MSOP administration claims that the purpose of the policy is to: outline the process for providing tours of DCT facilities to exchange information and establish relationships with community stakeholders in a manner ensuring safety, security, and privacy of staff, clients, and visitors while minimizing potential disruption to the therapeutic environment.
But this is clearly NOT what stakeholders are for according to Minn. Stat. § 246B.06 VOCATIONAL WORK PROGRAM, Subdivision 1. (b) Establishment; purpose, which says, in relevant part:
” … Prior to the establishment of any vocational activity, the commissioner of human services shall consult with stakeholders including representatives of business, industry, organized labor, the commissioner of education, the state Apprenticeship Council, the commissioner of labor and industry, the commissioner of employment and economic development, the commissioner of administration, and other stakeholders the commissioner deems qualified. The purpose of the stakeholder consultation is to determine the quantity and nature of the goods, wares, merchandise, and services to be made or provided, and the types of processes to be used in their manufacture, processing, repair, and production consistent with the greatest opportunity for the reform and educational training of the civilly committed sex offenders, and with the best interests of the state, business, industry, and labor.
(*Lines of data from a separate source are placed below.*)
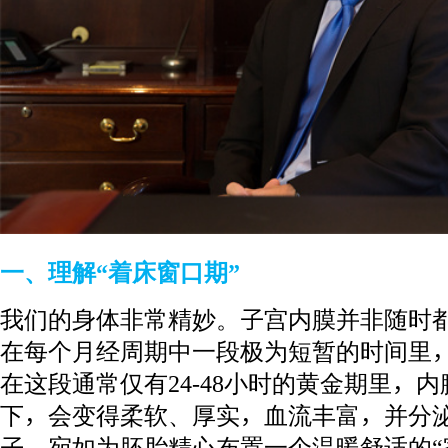
一、理解“着床窗口期”
我们的身体非常精妙。子宫内膜并非随时
在每个月经周期中一段极为短暂的时间里
在这段通常仅有24-48小时的黄金期里，
下，会变得柔软、厚实，血流丰富，并分
子，宛如为胚胎精心布置一个温暖舒适的“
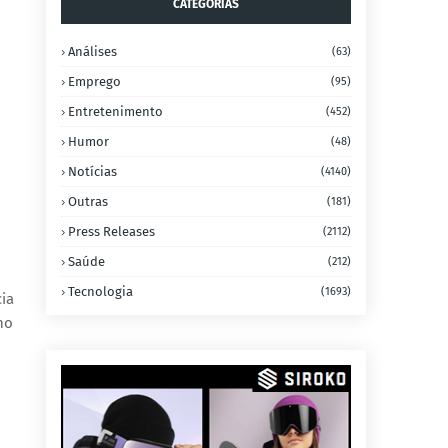
CATEGORIAS
Análises
(63)
Emprego
(95)
Entretenimento
(452)
Humor
(48)
Notícias
(4140)
Outras
(181)
Press Releases
(2112)
Saúde
(212)
Tecnologia
(1693)
ia
no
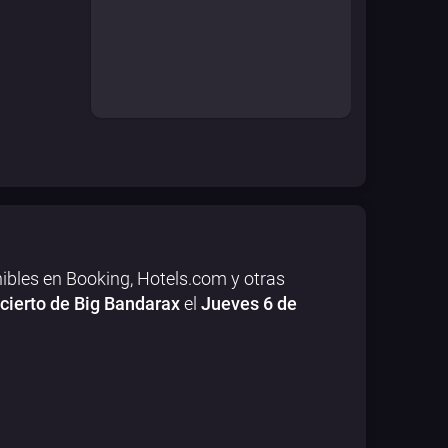
ibles en Booking, Hotels.com y otras
cierto de Big Bandarax
el
Jueves 6 de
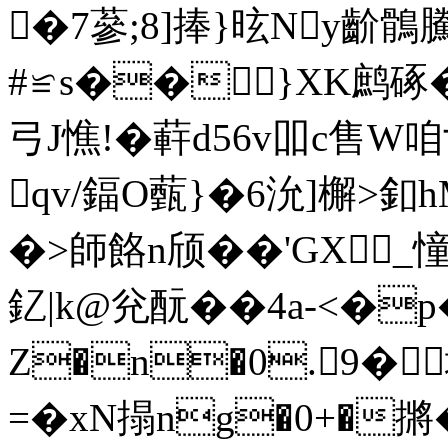
�7蔘;8]捧}昡Ny齘鶻
#≌s��}XK鹧硺
弓J憔!�蓒d56v吅c售
qv/鍢O薽}�6沇]檞>釦h
�>師餎n颀��'GX_憧
釔|k@兊酛��4 a-<
Z�n�0.9�
=�xN搨ng�0+�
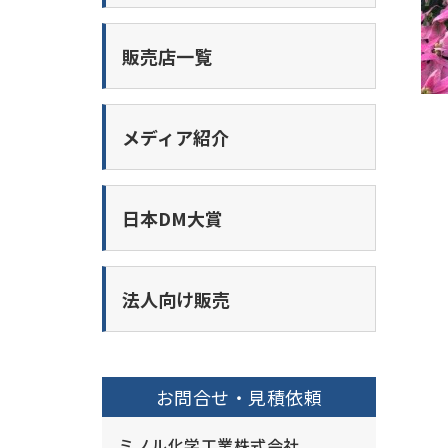
販売店一覧
メディア紹介
日本DM大賞
法人向け販売
お問合せ・見積依頼
ミノル化学工業株式会社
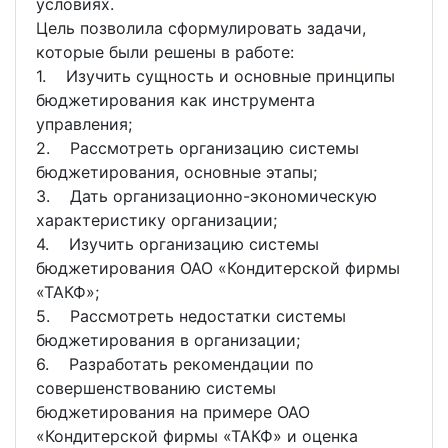
условиях.
Цель позволила сформулировать задачи,
которые были решены в работе:
1. Изучить сущность и основные принципы
бюджетирования как инструмента
управления;
2. Рассмотреть организацию системы
бюджетирования, основные этапы;
3. Дать организационно-экономическую
характеристику организации;
4. Изучить организацию системы
бюджетирования ОАО «Кондитерской фирмы
«ТАКФ»;
5. Рассмотреть недостатки системы
бюджетирования в организации;
6. Разработать рекомендации по
совершенствованию системы
бюджетирования на примере ОАО
«Кондитерской фирмы «ТАКФ» и оценка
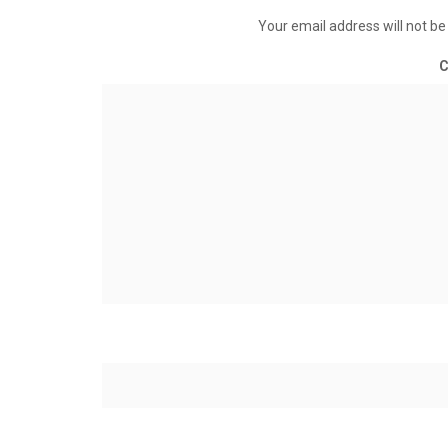
Your email address will not be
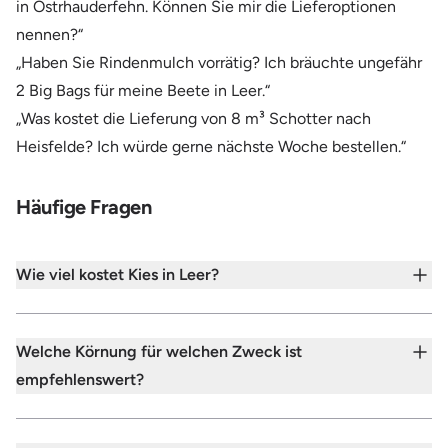
in Ostrhauderfehn. Können Sie mir die Lieferoptionen
nennen?“
„Haben Sie Rindenmulch vorrätig? Ich bräuchte ungefähr
2 Big Bags für meine Beete in Leer.“
„Was kostet die Lieferung von 8 m³ Schotter nach
Heisfelde? Ich würde gerne nächste Woche bestellen.“
Häufige Fragen
Wie viel kostet Kies in Leer?
Welche Körnung für welchen Zweck ist
empfehlenswert?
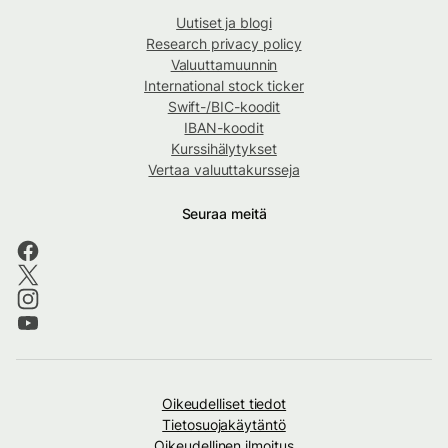
Uutiset ja blogi
Research privacy policy
Valuuttamuunnin
International stock ticker
Swift-/BIC-koodit
IBAN-koodit
Kurssihälytykset
Vertaa valuuttakursseja
Seuraa meitä
Oikeudelliset tiedot
Tietosuojakäytäntö
Oikeudellinen ilmoitus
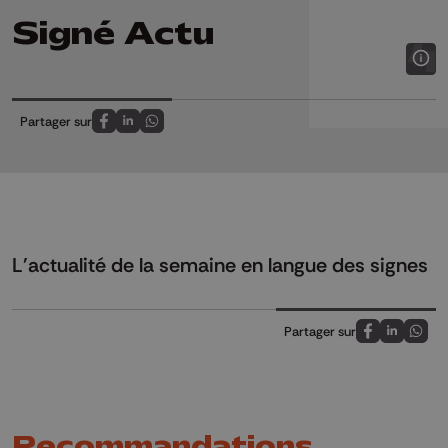
Signé Actu
Partager sur
Partagez sur FaceBook
Partagez sur LinkedIn
Partagez sur Whatsapp
L'actualité de la semaine en langue des signes
Partager sur
Partagez sur
Partagez 
Parta
Recommandations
[ emphasis mine] On September 25, 2017, detainees were told via “client memo” that “stakeholders” would be coming for a visit to the facility. OCEAN requested a list of those that would be attending. Noah Cashman, the Assistant Minnesota Attorney General, along with many lawyers, judges, and forensic examiners are on the stakeholder list. This seems like a clear conflict of interest, and these people are not the kind of people one would use for the purposes we pointed out in Minn. Stat. § 246B.06.
In summary, MSOP is supposed to consult with stakeholders, which should be experts from the labor industry to help with vocational programming. Instead, MSOP has a bunch of lawyers, judges and even the Attorney General – who represents and supports the counties that petitioned for our commitments – helping MSOP with security issues, and calling them “stakeholders”.